■ **Action item**: The result should be an exact copy of the entries below, free of pictures.

=======

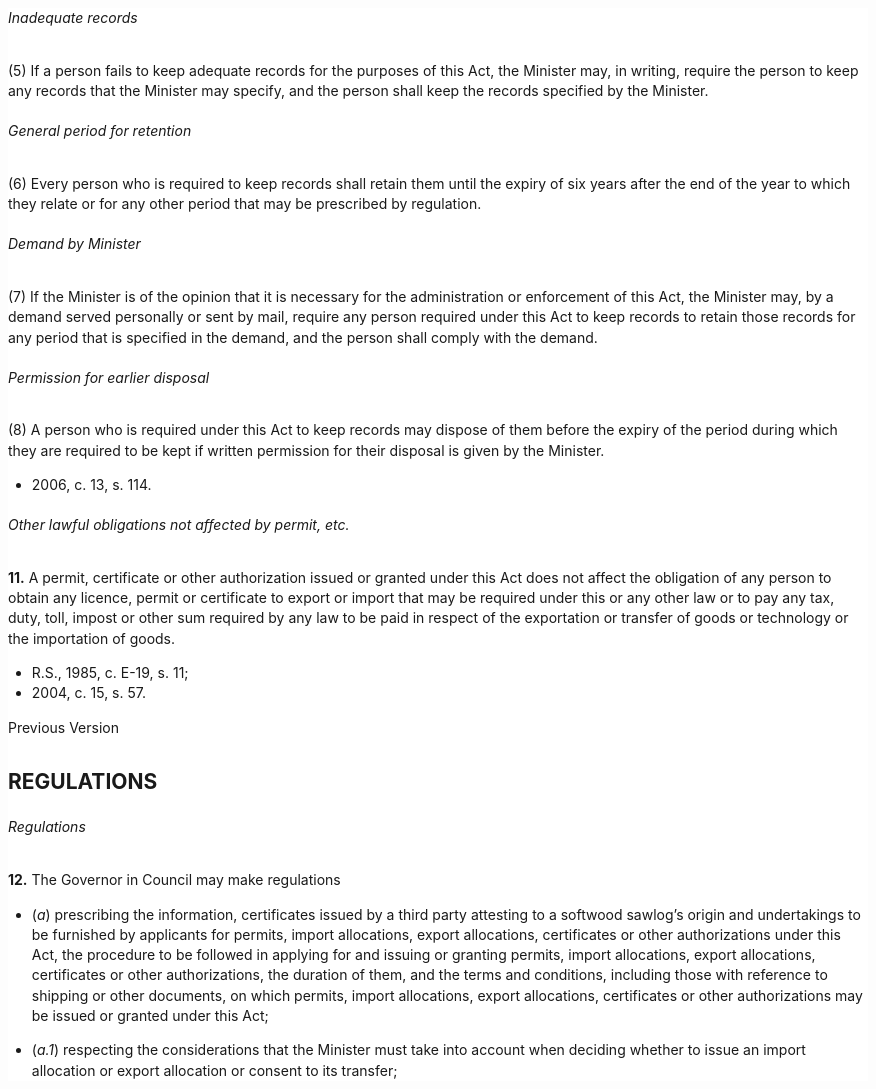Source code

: ###### Inadequate records

(5) If a person fails to keep adequate records for the purposes of this Act, the Minister may, in writing, require the person to keep any records that the Minister may specify, and the person shall keep the records specified by the Minister.

###### General period for retention

(6) Every person who is required to keep records shall retain them until the expiry of six years after the end of the year to which they relate or for any other period that may be prescribed by regulation.

###### Demand by Minister

(7) If the Minister is of the opinion that it is necessary for the administration or enforcement of this Act, the Minister may, by a demand served personally or sent by mail, require any person required under this Act to keep records to retain those records for any period that is specified in the demand, and the person shall comply with the demand.

###### Permission for earlier disposal

(8) A person who is required under this Act to keep records may dispose of them before the expiry of the period during which they are required to be kept if written permission for their disposal is given by the Minister.

  * 2006, c. 13, s. 114.

###### Other lawful obligations not affected by permit, etc.

**11.** A permit, certificate or other authorization issued or granted under this Act does not affect the obligation of any person to obtain any licence, permit or certificate to export or import that may be required under this or any other law or to pay any tax, duty, toll, impost or other sum required by any law to be paid in respect of the exportation or transfer of goods or technology or the importation of goods.

  * R.S., 1985, c. E-19, s. 11;
  * 2004, c. 15, s. 57.

Previous Version

## REGULATIONS

###### Regulations

**12.** The Governor in Council may make regulations

  * (_a_) prescribing the information, certificates issued by a third party attesting to a softwood sawlog’s origin and undertakings to be furnished by applicants for permits, import allocations, export allocations, certificates or other authorizations under this Act, the procedure to be followed in applying for and issuing or granting permits, import allocations, export allocations, certificates or other authorizations, the duration of them, and the terms and conditions, including those with reference to shipping or other documents, on which permits, import allocations, export allocations, certificates or other authorizations may be issued or granted under this Act;

  * (_a.1_) respecting the considerations that the Minister must take into account when deciding whether to issue an import allocation or export allocation or consent to its transfer;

=======

■ **Reply to the exercise**:
Source code

: ###### Inadequate records

(5) If a person fails to keep adequate records for the purposes of this Act, the Minister may, in writing, require the person to keep any records that the Minister may specify, and the person shall keep the records specified by the Minister.

###### General period for retention

(6) Every person who is required to keep records shall retain them until the expiry of six years after the end of the year to which they relate or for any other period that may be prescribed by regulation.

###### Demand by Minister

(7) If the Minister is of the opinion that it is necessary for the administration or enforcement of this Act, the Minister may, by a demand served personally or sent by mail, require any person required under this Act to keep records to retain those records for any period that is specified in the demand, and the person shall comply with the demand.

###### Permission for earlier disposal

(8) A person who is required under this Act to keep records may dispose of them before the expiry of the period during which they are required to be kept if written permission for their disposal is given by the Minister.

  * 2006, c. 13, s. 114.

###### Other lawful obligations not affected by permit, etc.

**11.** A permit, certificate or other authorization issued or granted under this Act does not affect the obligation of any person to obtain any licence, permit or certificate to export or import that may be required under this or any other law or to pay any tax, duty, toll, impost or other sum required by any law to be paid in respect of the exportation or transfer of goods or technology or the importation of goods.

  * R.S., 1985, c. E-19, s. 11;
  * 2004, c. 15, s. 57.

Previous Version

## REGULATIONS

###### Regulations

**12.** The Governor in Council may make regulations

  * (_a_) prescribing the information, certificates issued by a third party attesting to a softwood sawlog’s origin and undertakings to be furnished by applicants for permits, import allocations, export allocations, certificates or other authorizations under this Act, the procedure to be followed in applying for and issuing or granting permits, import allocations, export allocations, certificates or other authorizations, the duration of them, and the terms and conditions, including those with reference to shipping or other documents, on which permits, import allocations, export allocations, certificates or other authorizations may be issued or granted under this Act;

  * (_a.1_) respecting the considerations that the Minister must take into account when deciding whether to issue an import allocation or export allocation or consent to its transfer;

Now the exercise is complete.